RECORDS FOR THIS EXERCISE:
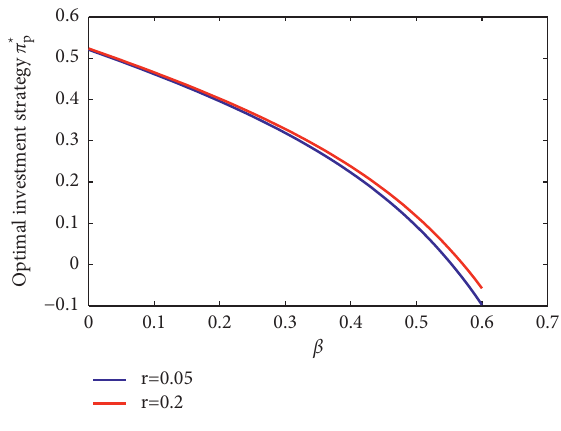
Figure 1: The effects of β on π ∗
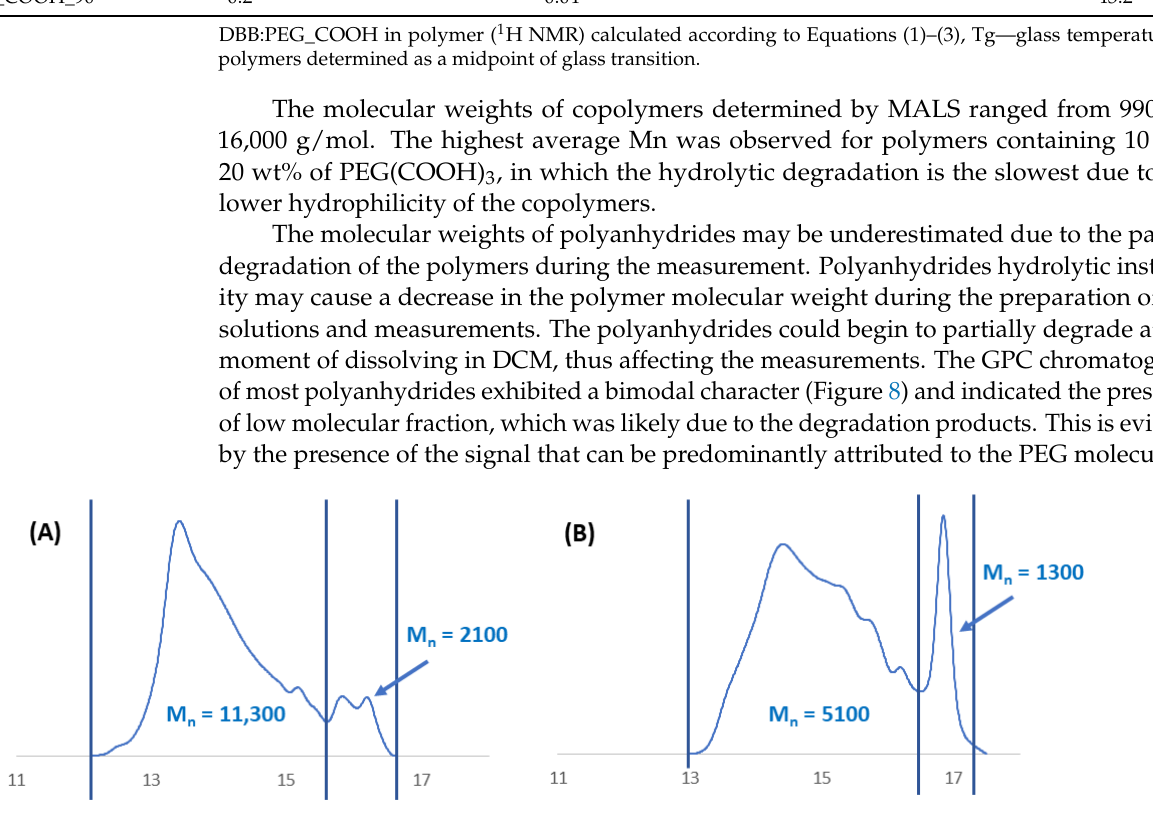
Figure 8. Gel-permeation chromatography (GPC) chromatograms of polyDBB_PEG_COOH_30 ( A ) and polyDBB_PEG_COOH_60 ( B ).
--
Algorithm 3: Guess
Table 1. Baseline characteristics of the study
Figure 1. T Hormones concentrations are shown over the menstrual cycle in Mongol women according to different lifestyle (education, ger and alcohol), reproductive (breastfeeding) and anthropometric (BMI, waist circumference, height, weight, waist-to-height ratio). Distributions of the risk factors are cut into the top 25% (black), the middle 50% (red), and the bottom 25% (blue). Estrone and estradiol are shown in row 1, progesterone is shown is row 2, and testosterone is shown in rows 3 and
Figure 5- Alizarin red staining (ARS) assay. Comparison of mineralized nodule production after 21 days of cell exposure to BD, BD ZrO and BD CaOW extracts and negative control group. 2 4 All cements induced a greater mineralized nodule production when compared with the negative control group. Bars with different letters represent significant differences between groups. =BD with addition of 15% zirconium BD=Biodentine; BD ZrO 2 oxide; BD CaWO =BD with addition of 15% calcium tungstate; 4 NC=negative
...
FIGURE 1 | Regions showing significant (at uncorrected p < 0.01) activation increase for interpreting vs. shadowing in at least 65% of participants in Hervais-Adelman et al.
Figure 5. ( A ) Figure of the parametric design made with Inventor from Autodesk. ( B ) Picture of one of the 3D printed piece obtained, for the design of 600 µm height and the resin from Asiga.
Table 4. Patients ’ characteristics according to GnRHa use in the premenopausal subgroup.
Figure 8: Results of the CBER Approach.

PROBLEM DETAILS:
Scan the material above for the string "Table" and copy every line that has it.

RESULT BELOW:
Table 1. Baseline characteristics of the study
Table 4. Patients ’ characteristics according to GnRHa use in the premenopausal subgroup.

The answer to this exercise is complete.